§ **WHAT THE TASK ASKS**:
Search the listing below for the word "National" and copy each line that holds it.

=== Section Start ===

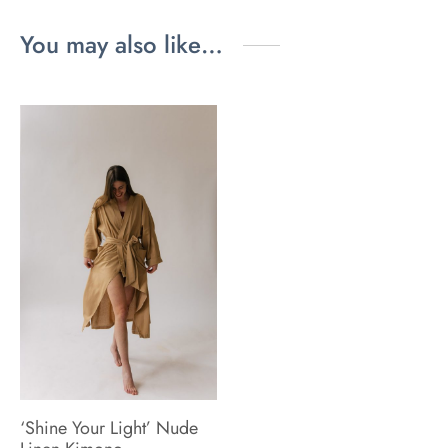
You may also like…
‘Shine Your Light’ Nude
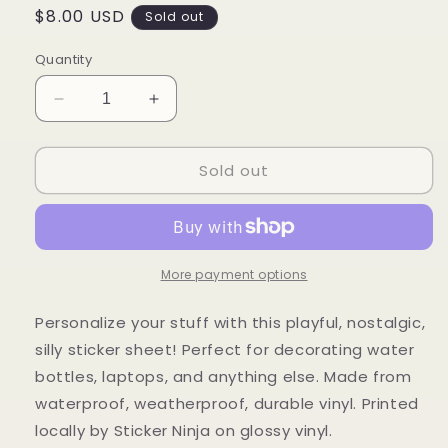
Regular
$8.00 USD
Sold out
price
Quantity
Decrease
Increase
quantity
quantity
for
for
Sold out
Playful
Playful
Sticker
Sticker
Sheet
Sheet
More payment options
Personalize your stuff with this playful, nostalgic,
silly sticker sheet!
P
erfect for decorating water
bottles, laptops, and anything else.
Made from
waterproof, weatherproof, durable vinyl. Printed
locally by Sticker Ninja on glossy vinyl.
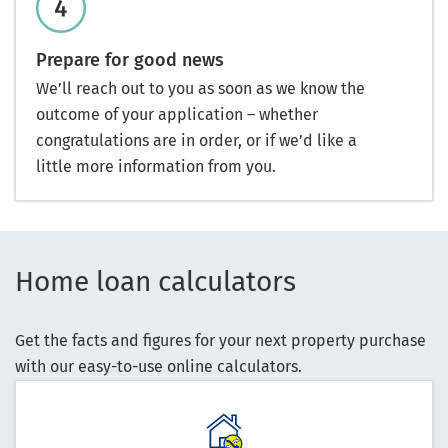
Prepare for good news
We’ll reach out to you as soon as we know the
outcome of your application – whether
congratulations are in order, or if we’d like a
little more information from you.
Home loan calculators
Get the facts and figures for your next property purchase
with our easy-to-use online calculators.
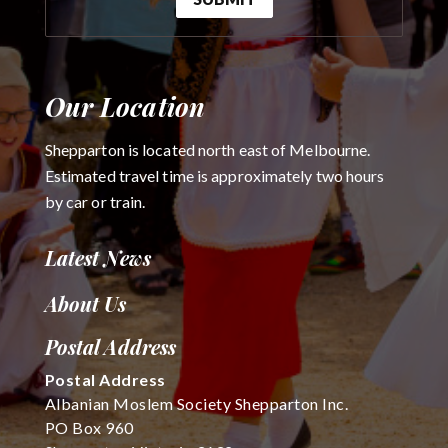
Our Location
Shepparton is located north east of Melbourne.
Estimated travel time is approximately two hours
by car or train.
Latest News
About Us
Postal Address
Postal Address
Albanian Moslem Society Shepparton Inc.
PO Box 960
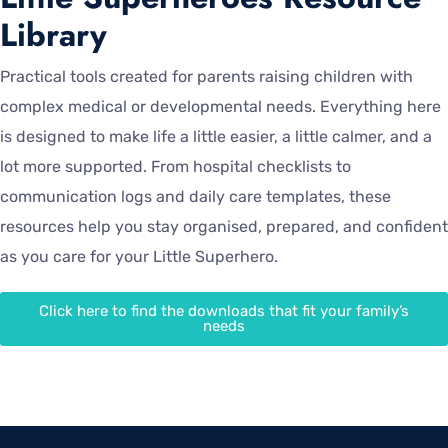
Library
Practical tools created for parents raising children with
complex medical or developmental needs. Everything here
is designed to make life a little easier, a little calmer, and a
lot more supported. From hospital checklists to
communication logs and daily care templates, these
resources help you stay organised, prepared, and confident
as you care for your Little Superhero.
Click here to find the downloads that fit your family’s
needs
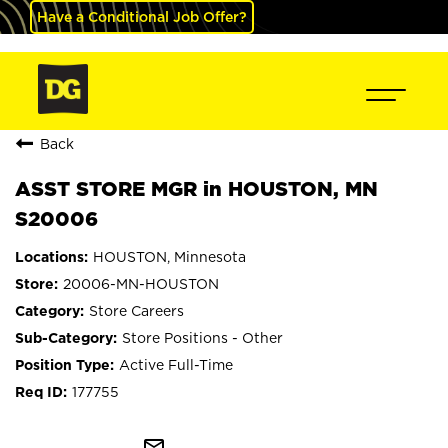
Have a Conditional Job Offer?
Back
ASST STORE MGR in HOUSTON, MN
S20006
HOUSTON, Minnesota
20006-MN-HOUSTON
Store Careers
Store Positions - Other
Active Full-Time
177755
mail_outline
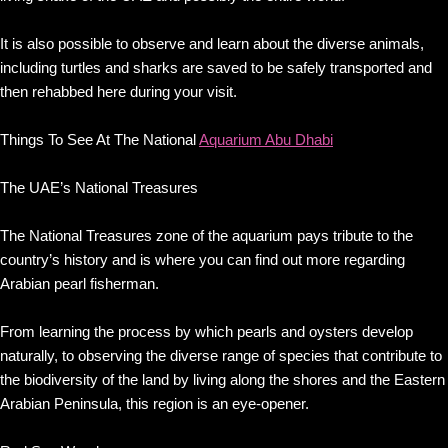
It is also possible to observe and learn about the diverse animals,
including turtles and sharks are saved to be safely transported and
then rehabbed here during your visit.
Things To See At The National
Aquarium Abu Dhabi
The UAE’s National Treasures
The National Treasures zone of the aquarium pays tribute to the
country’s history and is where you can find out more regarding
Arabian pearl fisherman.
From learning the process by which pearls and oysters develop
naturally, to observing the diverse range of species that contribute to
the biodiversity of the land by living along the shores and the Eastern
Arabian Peninsula, this region is an eye-opener.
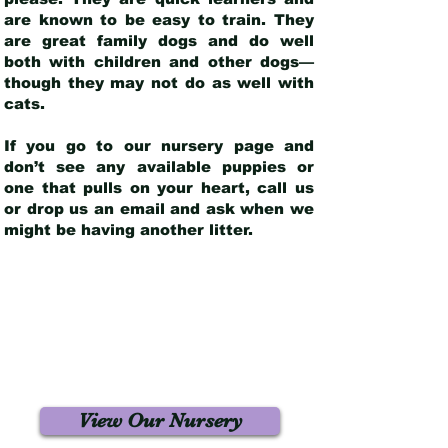
are known to be easy to train. They
are great family dogs and do well
both with children and other dogs—
though they may not do as well with
cats.
If you go to our nursery page and
don’t see any available puppies or
one that pulls on your heart, call us
or drop us an email and ask when we
might be having another litter.
View Our Nursery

=== Section End ===

§ **ANSWER BELOW**:
Things To See At The National
The UAE’s National Treasures
The National Treasures zone of the aquarium pays tribute to the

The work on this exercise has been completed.